Preparing for a recent birthday brunch for one of my daughters who loves lox, I wanted to put out a nice lox spread with some Brooklyn Bagels, so I went about trying to find the best lox in LA. I reviewed Chowhound posts, looked for internet tips and prowled Jewish markets. The party was in the Valley so the list is Valley-centric.
This was an intense lox-a-thon. We did blind tastings, tasted at restaurants and ran around Valley supermarkets. Here are the results:
1. Tashkent Market. Tashkent is the Studio City Russian/Uzbekistani market adjacent to Dacha Russian restaurant. They have a wide range of cured meats as well as prepared food and freshly baked bread in the back room (note to self: I must come back to try that spread). The lox at Tashkent is fresh cut and they don't always have it in stock (Indeed, when we returned for the birthday, they were out!). The lox we had there was beautiful, subtly smoky, oily and fresh tasting, without the dryness that you so often find in packaged lox. The only challenge would be having enough left to put on bagels after people ate it right off the plate.
2. Rasputin's Market is another Russian market adjacent to a restaurant I previously reviewed, this one next to the Israeli mezze palace Itzik Hagadol in Encino. Rasputin's lox is a thick cut and a bit salty, but the thickness gives it a nice chew. It had nice clean flavor and a good fresh taste, but it wasn't quite as nice in taste or texture as the Tashkent lox.
3. Art's Deli. The lox at Art's is fairly mild but still has nice flavor. It has some nice oil in it without excess salt.
4. Costco. Costco's prepackaged lox was one of the most suggested by Chowhound along with Barney Greengrass (sorry Chowhounds, Barney Greengrass was not in the budget). Costco lox was the smokiest of the lot. To some in our tasting group, it was the favorite, though I liked the hand cut lox better. The texture was a bit dry, but the smoke was nice.
5. Banner Smoked Nova Scotia. Another packaged lox from Brooklyn, the Banner had very nice flavor with a good balance of salt and smoke (hmm, sounds like a whisky review), but the lox was too dry.
6. Acme Smoked Nova Scotia. This is another packaged lox from a Brooklyn company. We got it at one of the big Russian markets in the Valley. It was fine lox but not extremely memorable; the texture was better than the Banner but the flavor was less distinct.
What was clear from the tastings was that fresh cut lox won out over packaged products.
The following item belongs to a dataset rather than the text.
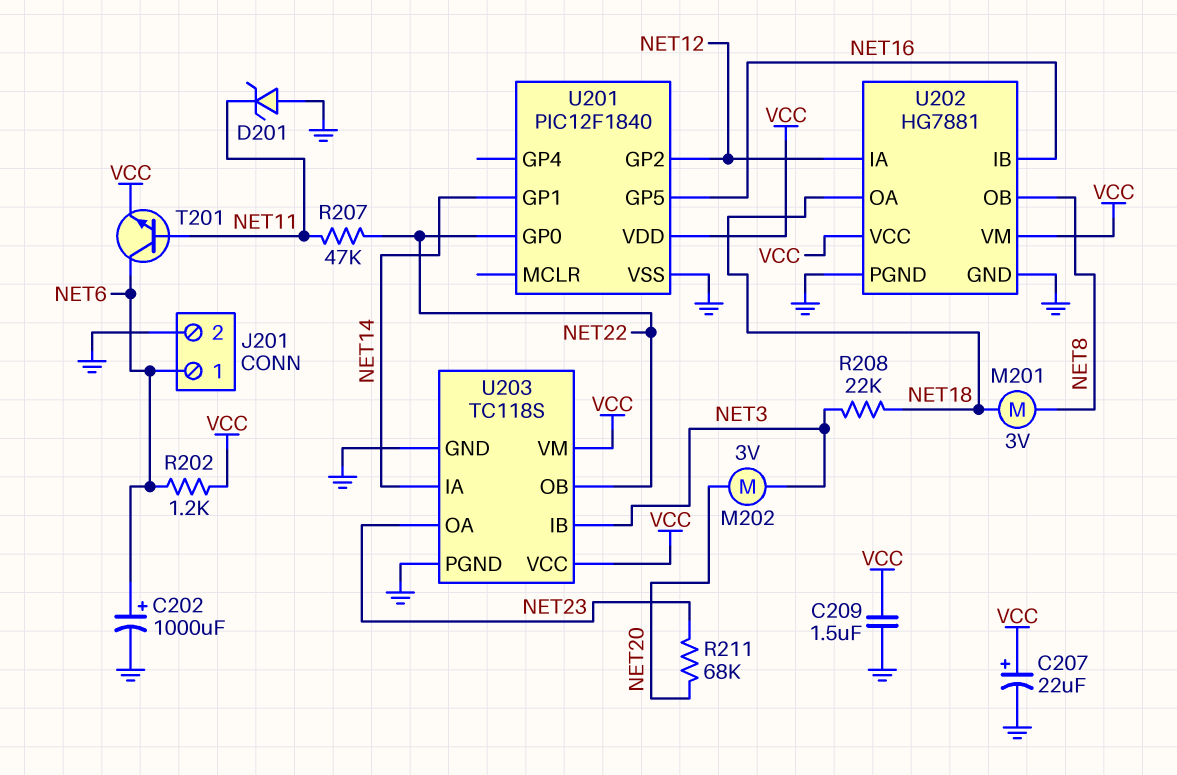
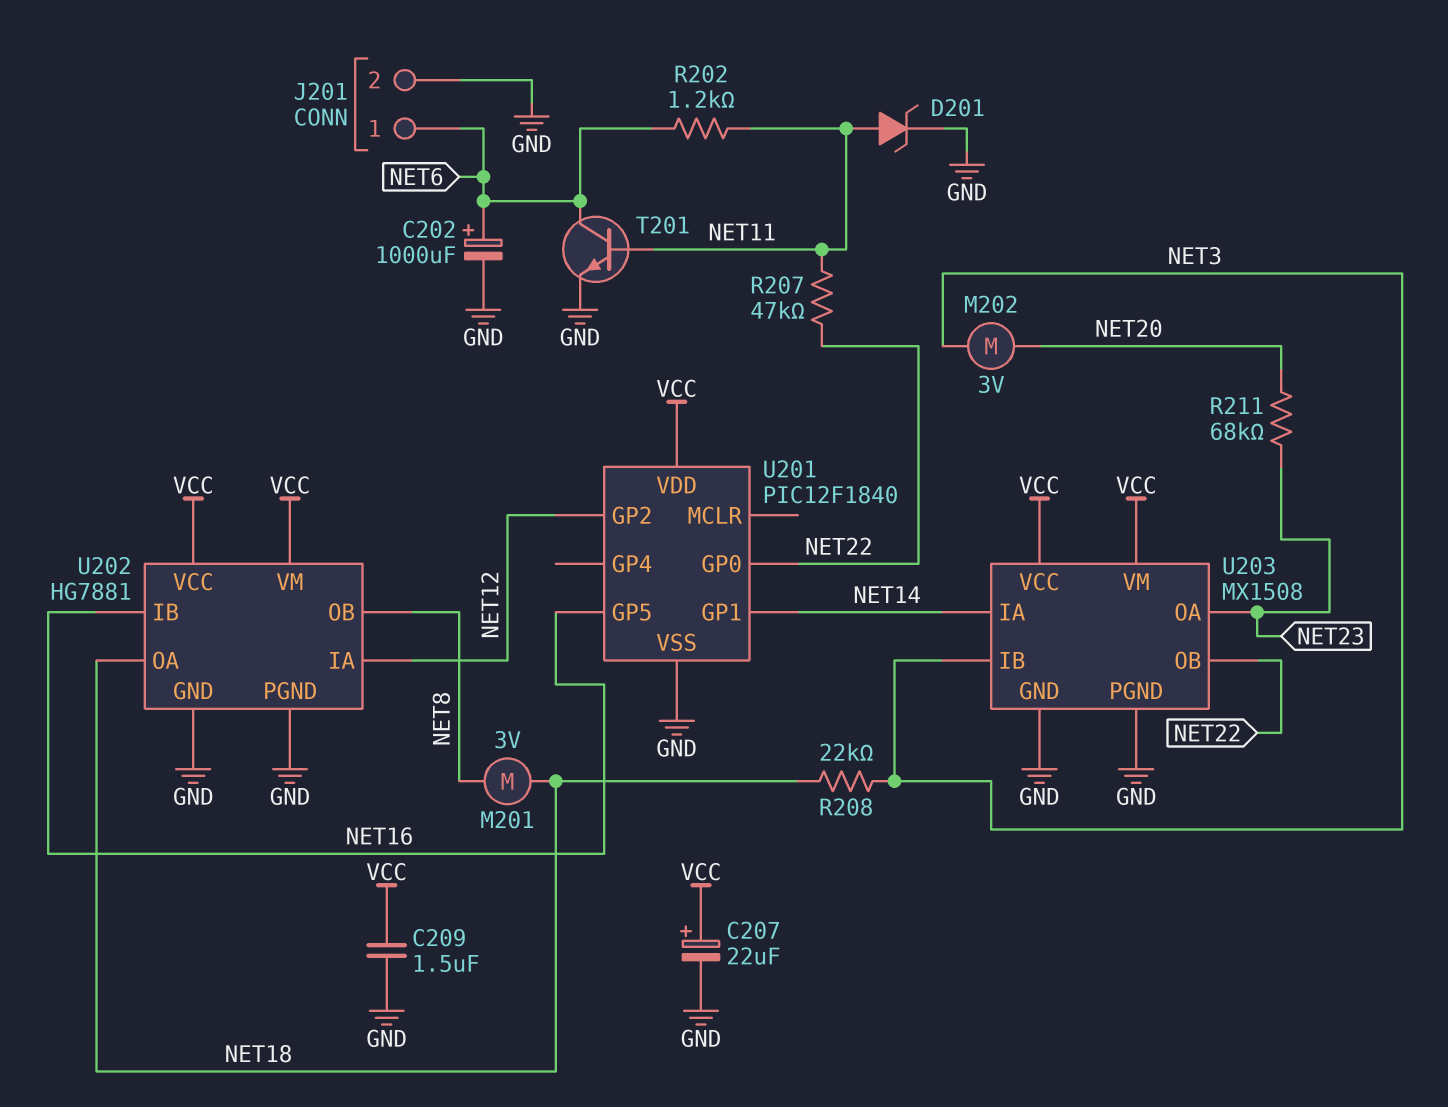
D201: zener (A GND, K NET11) -> zener (A NET11, K GND)
R202: 1.2k (NET6, VCC) -> 1.2k (NET6, NET11)
T201: NPN (B NET11, C NET6, E VCC) -> NPN (B NET11, C NET6, E GND)
U203: TC118S -> MX1508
The fresh lox tended to have a fresher taste and a nice texture, the packaged lox was almost universally saltier. Presumably, more curing is needed for a product that is going to sit on the shelf of a supermarket.
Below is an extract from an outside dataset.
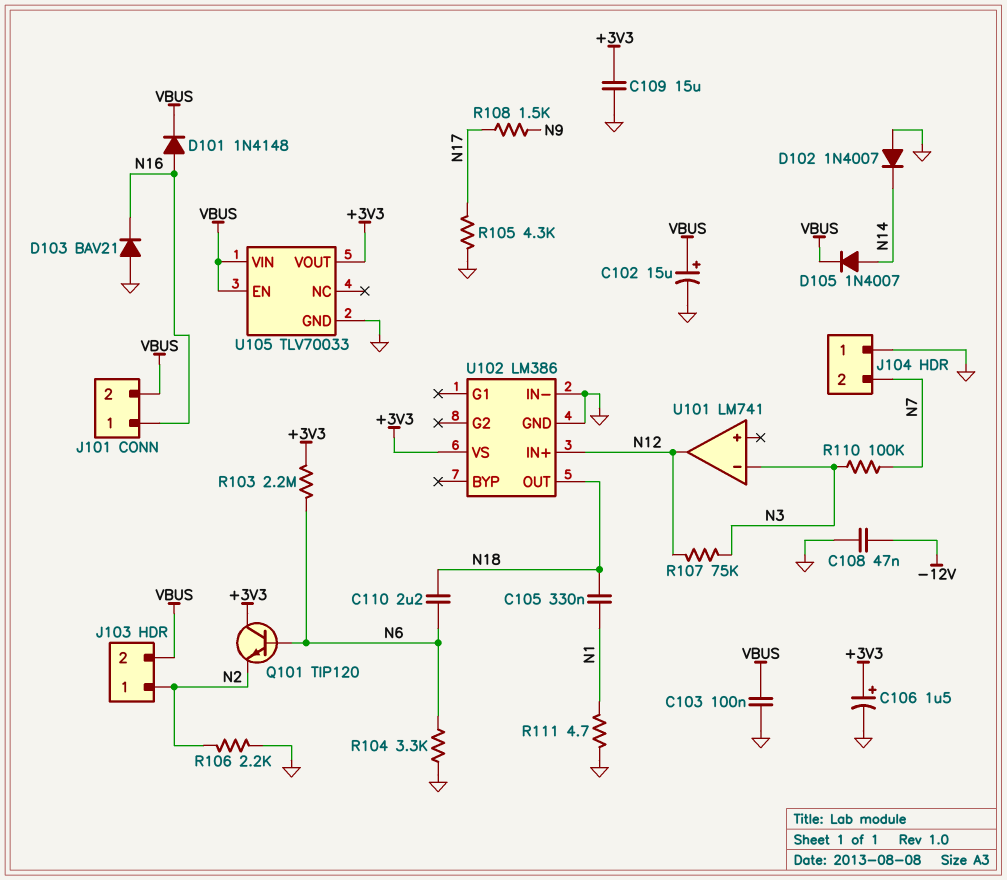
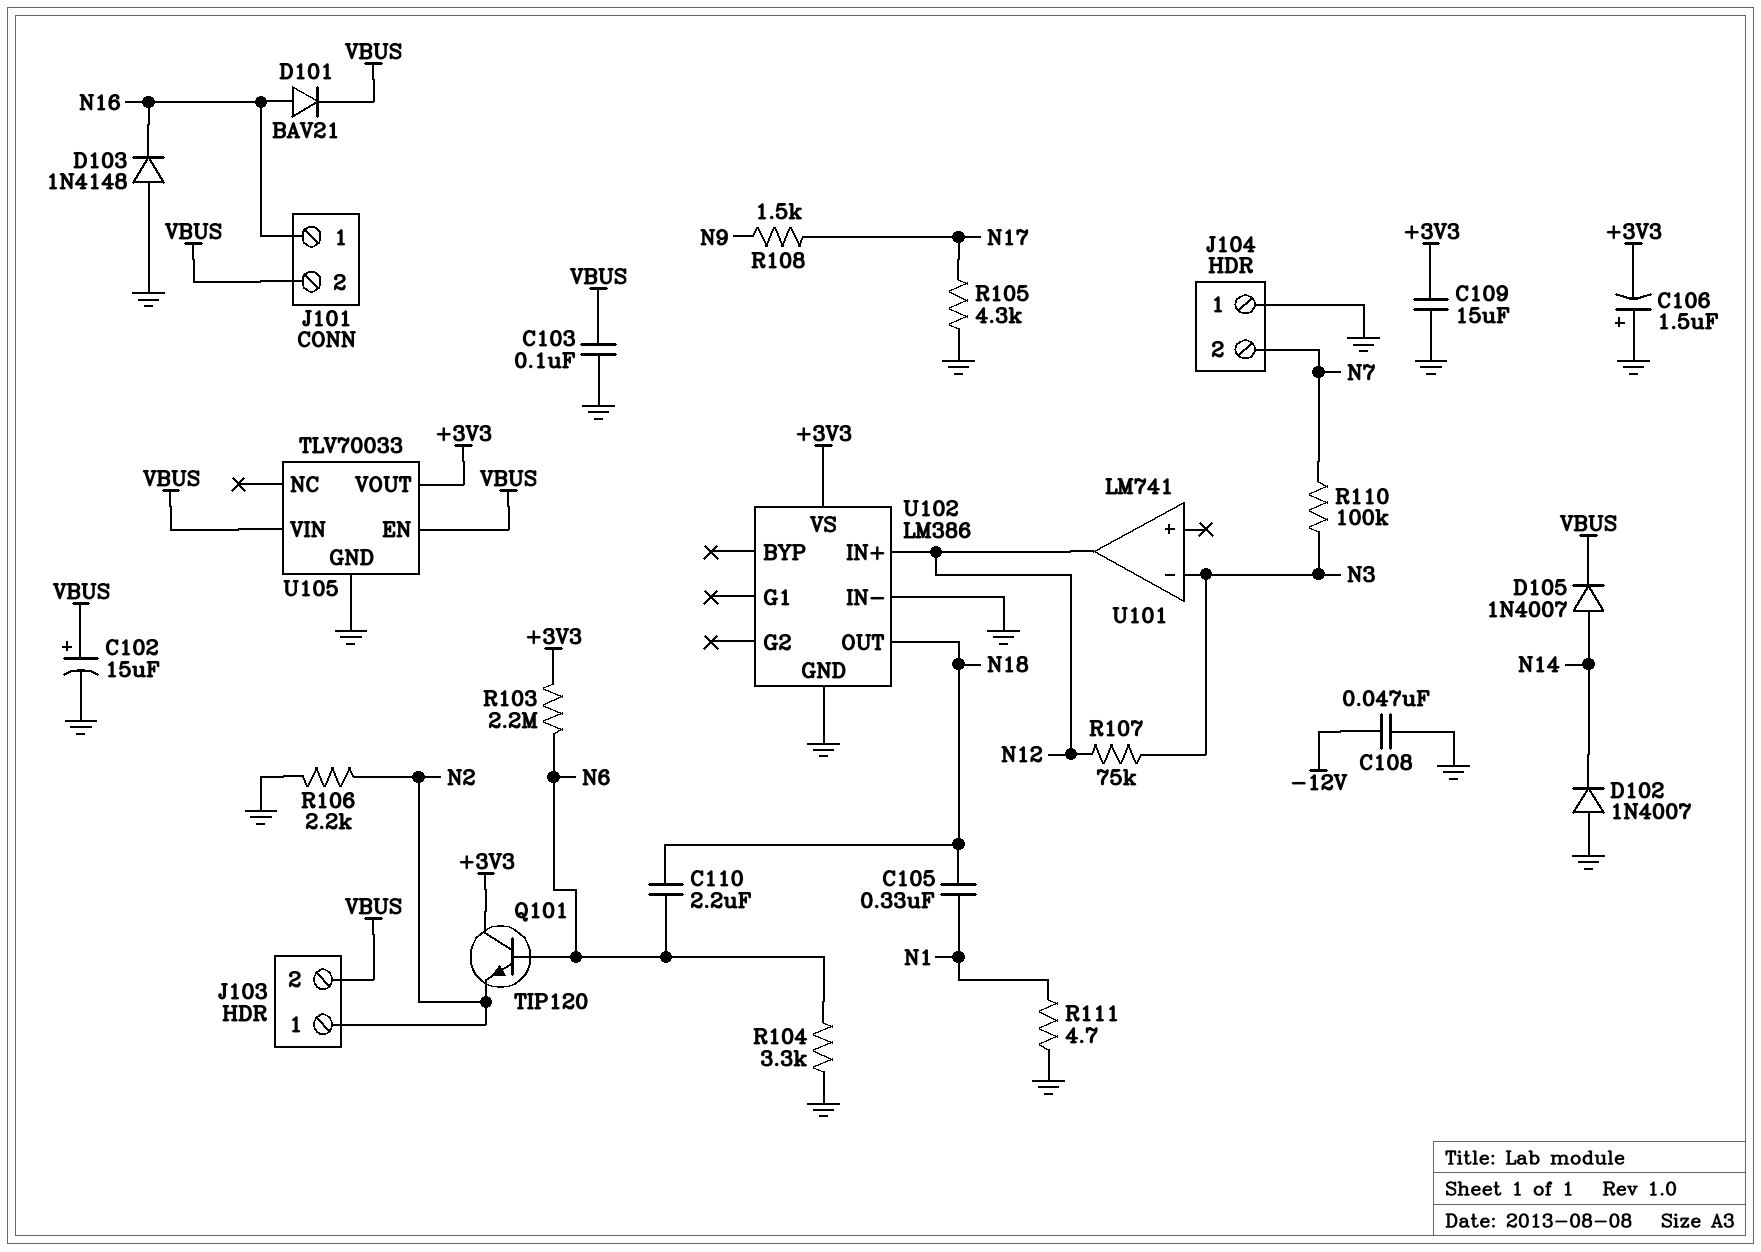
C106: 1.5uF (plus +3V3, minus GND) -> 1.5uF (plus GND, minus +3V3)
D101: diode 1N4148 (A N16, K VBUS) -> diode BAV21 (A N16, K VBUS)
D103: diode BAV21 (A GND, K N16) -> diode 1N4148 (A GND, K N16)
I should add thought that all of these products were good and any of them would find a happy place on your bagel.
UPDATE: As Michael E. correctly notes in the comments, I sampled both lox and Nova Scotia salmon. Though the definitions are sometimes blurred, lox is cured salmon while Nova Scotia is cured and then smoked. For my purposes, they were all going on a bagel, so the distinction didn't really matter. We were just looking for which would be the best for our purposes, but apologies for my inexact language in using "lox" as a catch all for the various cured salmons we sampled.